* **Text shown**
== == ==
17 May 2010

the Mysteries of UDOLPHO : the Castle Part II


Emily's chamber at UDOLPHO

Even in light of day Emily's bed chamber has dark hidden corners, with light flooding into the room just above its walking inhabitants-all is dusk and glooming. The cavernous chamber holds a carved gilt Renaissance bed and a VASARI painting that hangs over the fireplace in a Vasari decorated frame. "She now retired to her bed, leaving the lamp burning on the table; but its gloomy light instead of dispelling her fear, assisted it; for, by its uncertain rays, she almost fancied she saw shapes flit past her curtains and glide into the remote obscurity of her chamber-The castle clock struck one before she closed her eyes to sleep."

When one can hear people moving, 
one does not so much mind, 
about one's fears.
 Lady Emily, Our Heroine

Destination Udolpho

 Gondola image from here

 The destination of the Count's entourage, with heroine Emily in tow-an unwitting traveler, indeed hostage is UDOLPHO. Envisioning UDOLPHO is essential when reading the Radcliffe novel. Her descriptions are fine ones-
but in all- there is unspoken dread. Traveling to Count Morano's castle fortress, the entourage sets off in gondola- including Morano, Emily's aunt, now married to Morano, a number of servants, retainers and armed guards. Later the entourage would travel the wild terrain of the Appenines by coach. As the travelers plunged deeper along the intrepid way-Emily's sense of dread increases, and her thoughts of Valancourt overwhelm her.

the landscape in an around Udolpho
painted by Salvator Rosa

the Central Hall of Udolpho

The Central Hall of UDOLPHO, with a cantilevered staircase, where Emily ascended amidst Morlaiter frescoes and Renaissance tapestries to her chamber. "Daylight dispelled from Emily's mind the glooms of Superstition, but not those of Apprehension"

Much of Countess Morino's stay at UDOLPHO is confined to her chambers. Emily and her aunt resolve their tumultuous relationship as the Countess's health rapidly declines under the oppressive atmosphere of UDOLPHO. Her refusal to sign her name to documents releasing her property and possessions to her devious husband-further constraining their relationship as it strengthens her relationship with Emily.

the UDOLPHO vaulted dining room

Like Austen's heroine Catherine Morland, in Northanger Abbey, Mrs. Radcliffe's Emily's fertile imagination conjures fearful imaginings and horrors, giving Emily pause to doubt her own sanity. Her wanderings about the castle only multiply her sense of dread. With her Aunt's health deteriorating and Count's continued pressure for Emily to submit to his control- the young Emily sinks deeper into melancholy.
== == ==
* **Data for analysis**

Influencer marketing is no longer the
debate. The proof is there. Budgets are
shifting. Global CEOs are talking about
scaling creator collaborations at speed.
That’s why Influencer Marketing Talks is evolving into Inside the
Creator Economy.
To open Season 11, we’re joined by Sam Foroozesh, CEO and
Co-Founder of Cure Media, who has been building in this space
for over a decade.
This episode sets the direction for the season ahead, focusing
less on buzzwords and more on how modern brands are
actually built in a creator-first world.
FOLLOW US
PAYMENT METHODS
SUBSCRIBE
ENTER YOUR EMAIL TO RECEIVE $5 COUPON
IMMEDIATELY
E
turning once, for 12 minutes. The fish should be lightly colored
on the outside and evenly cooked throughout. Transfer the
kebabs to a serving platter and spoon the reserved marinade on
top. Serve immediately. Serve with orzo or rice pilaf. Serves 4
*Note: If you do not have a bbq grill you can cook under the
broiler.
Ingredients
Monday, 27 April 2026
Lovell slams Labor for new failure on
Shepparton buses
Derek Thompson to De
== == ==
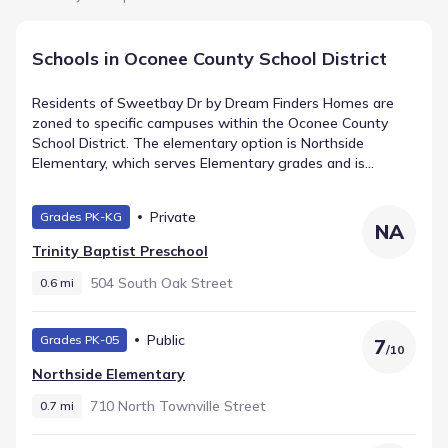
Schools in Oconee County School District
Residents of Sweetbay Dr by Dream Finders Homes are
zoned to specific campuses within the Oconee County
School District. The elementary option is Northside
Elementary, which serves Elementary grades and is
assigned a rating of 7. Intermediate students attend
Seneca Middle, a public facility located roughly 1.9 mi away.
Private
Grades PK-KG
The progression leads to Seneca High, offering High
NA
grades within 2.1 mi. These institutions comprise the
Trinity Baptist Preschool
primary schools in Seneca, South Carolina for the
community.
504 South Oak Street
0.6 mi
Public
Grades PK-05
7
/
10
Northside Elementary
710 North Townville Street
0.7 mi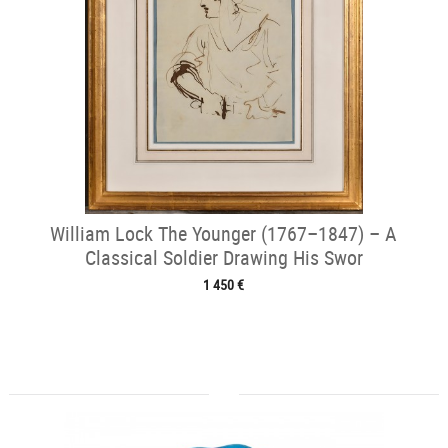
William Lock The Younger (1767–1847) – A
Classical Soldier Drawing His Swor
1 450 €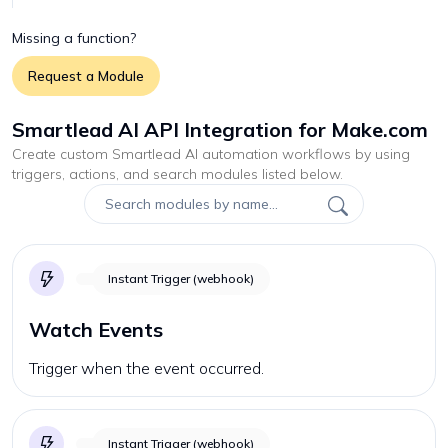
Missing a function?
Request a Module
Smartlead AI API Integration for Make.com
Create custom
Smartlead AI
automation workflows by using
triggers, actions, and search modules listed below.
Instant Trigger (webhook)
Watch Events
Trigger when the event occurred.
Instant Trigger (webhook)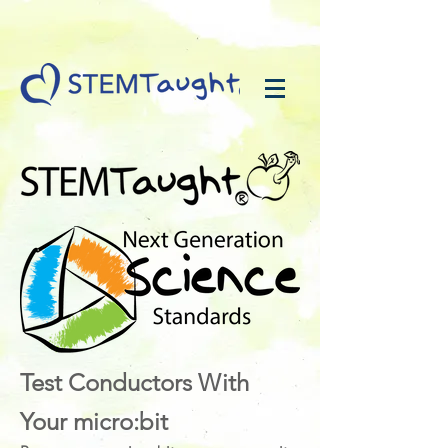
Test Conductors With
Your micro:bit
== == ==
* **Assigned task**
According to the text on Udolpho, what hangs over the fireplace in Emily's chamber? The rows are separate material with no connection to the text.

* **Output of the exercise**
A Vasari painting in a Vasari decorated frame.